= Beginning of Section =

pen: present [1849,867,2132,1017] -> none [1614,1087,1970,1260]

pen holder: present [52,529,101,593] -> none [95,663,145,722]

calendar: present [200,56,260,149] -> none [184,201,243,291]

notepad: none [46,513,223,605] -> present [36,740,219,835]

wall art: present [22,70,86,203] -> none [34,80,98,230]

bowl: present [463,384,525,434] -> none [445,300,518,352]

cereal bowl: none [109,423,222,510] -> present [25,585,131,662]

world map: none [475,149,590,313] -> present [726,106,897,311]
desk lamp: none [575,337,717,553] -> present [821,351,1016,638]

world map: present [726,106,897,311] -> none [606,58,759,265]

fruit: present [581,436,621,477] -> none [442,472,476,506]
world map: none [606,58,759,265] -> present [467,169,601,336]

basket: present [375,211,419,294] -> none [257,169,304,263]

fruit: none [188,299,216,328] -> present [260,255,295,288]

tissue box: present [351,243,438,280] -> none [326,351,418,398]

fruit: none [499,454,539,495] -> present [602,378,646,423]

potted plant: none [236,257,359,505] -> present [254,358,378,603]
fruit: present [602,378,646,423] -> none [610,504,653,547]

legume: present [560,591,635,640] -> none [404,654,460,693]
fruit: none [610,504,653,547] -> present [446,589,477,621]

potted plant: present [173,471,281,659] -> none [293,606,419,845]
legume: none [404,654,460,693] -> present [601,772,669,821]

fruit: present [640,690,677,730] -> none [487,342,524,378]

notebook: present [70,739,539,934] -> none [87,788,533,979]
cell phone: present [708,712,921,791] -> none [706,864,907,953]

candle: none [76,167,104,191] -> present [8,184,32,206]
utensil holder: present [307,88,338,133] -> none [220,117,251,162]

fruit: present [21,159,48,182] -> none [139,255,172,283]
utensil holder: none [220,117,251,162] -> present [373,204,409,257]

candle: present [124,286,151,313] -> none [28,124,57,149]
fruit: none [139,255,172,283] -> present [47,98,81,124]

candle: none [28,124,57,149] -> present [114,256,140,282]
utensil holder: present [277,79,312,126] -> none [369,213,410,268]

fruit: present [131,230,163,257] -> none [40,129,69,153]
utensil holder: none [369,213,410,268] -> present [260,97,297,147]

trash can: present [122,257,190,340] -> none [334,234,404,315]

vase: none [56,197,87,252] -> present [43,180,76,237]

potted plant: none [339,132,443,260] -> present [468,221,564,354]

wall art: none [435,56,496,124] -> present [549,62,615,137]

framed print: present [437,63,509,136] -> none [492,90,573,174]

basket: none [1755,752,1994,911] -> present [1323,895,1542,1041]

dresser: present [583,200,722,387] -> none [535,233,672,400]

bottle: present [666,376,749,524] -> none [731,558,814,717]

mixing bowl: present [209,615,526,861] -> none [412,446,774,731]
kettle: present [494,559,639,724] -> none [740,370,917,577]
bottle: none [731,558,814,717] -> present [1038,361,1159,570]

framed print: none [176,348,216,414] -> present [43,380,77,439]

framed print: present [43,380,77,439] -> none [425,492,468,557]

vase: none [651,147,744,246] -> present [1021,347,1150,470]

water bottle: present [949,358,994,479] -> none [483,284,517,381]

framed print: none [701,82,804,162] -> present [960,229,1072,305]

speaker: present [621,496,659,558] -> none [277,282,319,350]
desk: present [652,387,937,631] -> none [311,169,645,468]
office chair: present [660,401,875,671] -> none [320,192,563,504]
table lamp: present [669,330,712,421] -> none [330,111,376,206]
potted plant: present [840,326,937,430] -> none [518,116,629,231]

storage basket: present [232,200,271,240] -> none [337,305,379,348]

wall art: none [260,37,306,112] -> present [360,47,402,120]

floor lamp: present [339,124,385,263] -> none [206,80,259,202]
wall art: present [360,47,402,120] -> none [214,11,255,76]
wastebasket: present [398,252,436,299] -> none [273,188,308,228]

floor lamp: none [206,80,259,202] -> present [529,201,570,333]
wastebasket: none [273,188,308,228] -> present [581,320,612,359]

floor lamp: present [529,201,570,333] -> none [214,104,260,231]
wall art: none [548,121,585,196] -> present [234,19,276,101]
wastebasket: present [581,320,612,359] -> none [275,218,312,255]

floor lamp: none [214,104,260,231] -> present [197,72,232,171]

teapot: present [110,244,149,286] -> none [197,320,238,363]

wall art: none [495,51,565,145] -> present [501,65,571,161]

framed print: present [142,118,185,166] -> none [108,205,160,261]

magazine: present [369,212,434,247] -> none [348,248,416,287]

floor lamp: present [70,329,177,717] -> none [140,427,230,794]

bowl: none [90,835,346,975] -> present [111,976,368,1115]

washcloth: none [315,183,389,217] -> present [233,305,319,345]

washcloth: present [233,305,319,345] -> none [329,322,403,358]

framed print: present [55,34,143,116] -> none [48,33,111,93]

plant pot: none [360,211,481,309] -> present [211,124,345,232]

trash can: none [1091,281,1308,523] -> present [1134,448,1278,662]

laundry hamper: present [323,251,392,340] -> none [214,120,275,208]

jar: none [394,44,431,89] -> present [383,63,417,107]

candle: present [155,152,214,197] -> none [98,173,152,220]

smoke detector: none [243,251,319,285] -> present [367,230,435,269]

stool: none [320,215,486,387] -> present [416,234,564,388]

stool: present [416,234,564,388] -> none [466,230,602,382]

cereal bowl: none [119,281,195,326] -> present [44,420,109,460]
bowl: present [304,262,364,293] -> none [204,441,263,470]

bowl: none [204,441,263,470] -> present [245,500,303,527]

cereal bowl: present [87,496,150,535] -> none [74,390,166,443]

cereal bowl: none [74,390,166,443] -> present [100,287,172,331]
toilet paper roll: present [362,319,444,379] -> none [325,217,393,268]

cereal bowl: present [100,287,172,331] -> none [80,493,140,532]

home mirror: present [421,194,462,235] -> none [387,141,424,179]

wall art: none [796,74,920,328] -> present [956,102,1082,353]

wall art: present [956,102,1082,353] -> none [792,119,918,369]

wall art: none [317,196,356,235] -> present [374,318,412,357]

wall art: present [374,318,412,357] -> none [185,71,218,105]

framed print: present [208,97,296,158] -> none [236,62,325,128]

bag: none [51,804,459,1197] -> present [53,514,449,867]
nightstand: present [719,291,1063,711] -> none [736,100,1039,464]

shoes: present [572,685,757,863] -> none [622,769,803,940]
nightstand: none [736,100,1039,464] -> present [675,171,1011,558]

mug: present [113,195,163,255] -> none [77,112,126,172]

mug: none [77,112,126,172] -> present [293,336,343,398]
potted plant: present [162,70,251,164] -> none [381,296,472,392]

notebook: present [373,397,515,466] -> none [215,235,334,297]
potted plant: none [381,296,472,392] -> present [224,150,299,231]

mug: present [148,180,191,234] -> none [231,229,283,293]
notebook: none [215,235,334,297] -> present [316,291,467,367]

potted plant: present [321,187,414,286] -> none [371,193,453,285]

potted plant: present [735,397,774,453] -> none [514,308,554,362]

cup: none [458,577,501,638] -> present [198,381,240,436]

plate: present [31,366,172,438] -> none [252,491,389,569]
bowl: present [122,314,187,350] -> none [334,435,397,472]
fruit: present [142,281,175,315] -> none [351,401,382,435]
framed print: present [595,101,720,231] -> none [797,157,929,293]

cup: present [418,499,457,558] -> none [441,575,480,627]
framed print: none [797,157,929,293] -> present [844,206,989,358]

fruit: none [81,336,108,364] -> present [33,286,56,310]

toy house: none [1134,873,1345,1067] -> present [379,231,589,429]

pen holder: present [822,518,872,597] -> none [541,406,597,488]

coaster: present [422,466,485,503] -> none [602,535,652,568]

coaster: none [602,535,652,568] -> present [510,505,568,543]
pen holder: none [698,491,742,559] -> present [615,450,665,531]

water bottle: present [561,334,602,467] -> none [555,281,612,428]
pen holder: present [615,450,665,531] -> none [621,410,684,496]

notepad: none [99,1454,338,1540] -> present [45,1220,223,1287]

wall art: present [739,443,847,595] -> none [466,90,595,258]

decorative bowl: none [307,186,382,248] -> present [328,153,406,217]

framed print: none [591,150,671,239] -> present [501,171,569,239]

= End of Section =

Could you restate, word for word, the lines above from the one with "framed print: none [176,348,216,414]" to the one with "stool: none [320,215,486,387]", both included?

framed print: none [176,348,216,414] -> present [43,380,77,439]

framed print: present [43,380,77,439] -> none [425,492,468,557]

vase: none [651,147,744,246] -> present [1021,347,1150,470]

water bottle: present [949,358,994,479] -> none [483,284,517,381]

framed print: none [701,82,804,162] -> present [960,229,1072,305]

speaker: present [621,496,659,558] -> none [277,282,319,350]
desk: present [652,387,937,631] -> none [311,169,645,468]
office chair: present [660,401,875,671] -> none [320,192,563,504]
table lamp: present [669,330,712,421] -> none [330,111,376,206]
potted plant: present [840,326,937,430] -> none [518,116,629,231]

storage basket: present [232,200,271,240] -> none [337,305,379,348]

wall art: none [260,37,306,112] -> present [360,47,402,120]

floor lamp: present [339,124,385,263] -> none [206,80,259,202]
wall art: present [360,47,402,120] -> none [214,11,255,76]
wastebasket: present [398,252,436,299] -> none [273,188,308,228]

floor lamp: none [206,80,259,202] -> present [529,201,570,333]
wastebasket: none [273,188,308,228] -> present [581,320,612,359]

floor lamp: present [529,201,570,333] -> none [214,104,260,231]
wall art: none [548,121,585,196] -> present [234,19,276,101]
wastebasket: present [581,320,612,359] -> none [275,218,312,255]

floor lamp: none [214,104,260,231] -> present [197,72,232,171]

teapot: present [110,244,149,286] -> none [197,320,238,363]

wall art: none [495,51,565,145] -> present [501,65,571,161]

framed print: present [142,118,185,166] -> none [108,205,160,261]

magazine: present [369,212,434,247] -> none [348,248,416,287]

floor lamp: present [70,329,177,717] -> none [140,427,230,794]

bowl: none [90,835,346,975] -> present [111,976,368,1115]

washcloth: none [315,183,389,217] -> present [233,305,319,345]

washcloth: present [233,305,319,345] -> none [329,322,403,358]

framed print: present [55,34,143,116] -> none [48,33,111,93]

plant pot: none [360,211,481,309] -> present [211,124,345,232]

trash can: none [1091,281,1308,523] -> present [1134,448,1278,662]

laundry hamper: present [323,251,392,340] -> none [214,120,275,208]

jar: none [394,44,431,89] -> present [383,63,417,107]

candle: present [155,152,214,197] -> none [98,173,152,220]

smoke detector: none [243,251,319,285] -> present [367,230,435,269]

stool: none [320,215,486,387] -> present [416,234,564,388]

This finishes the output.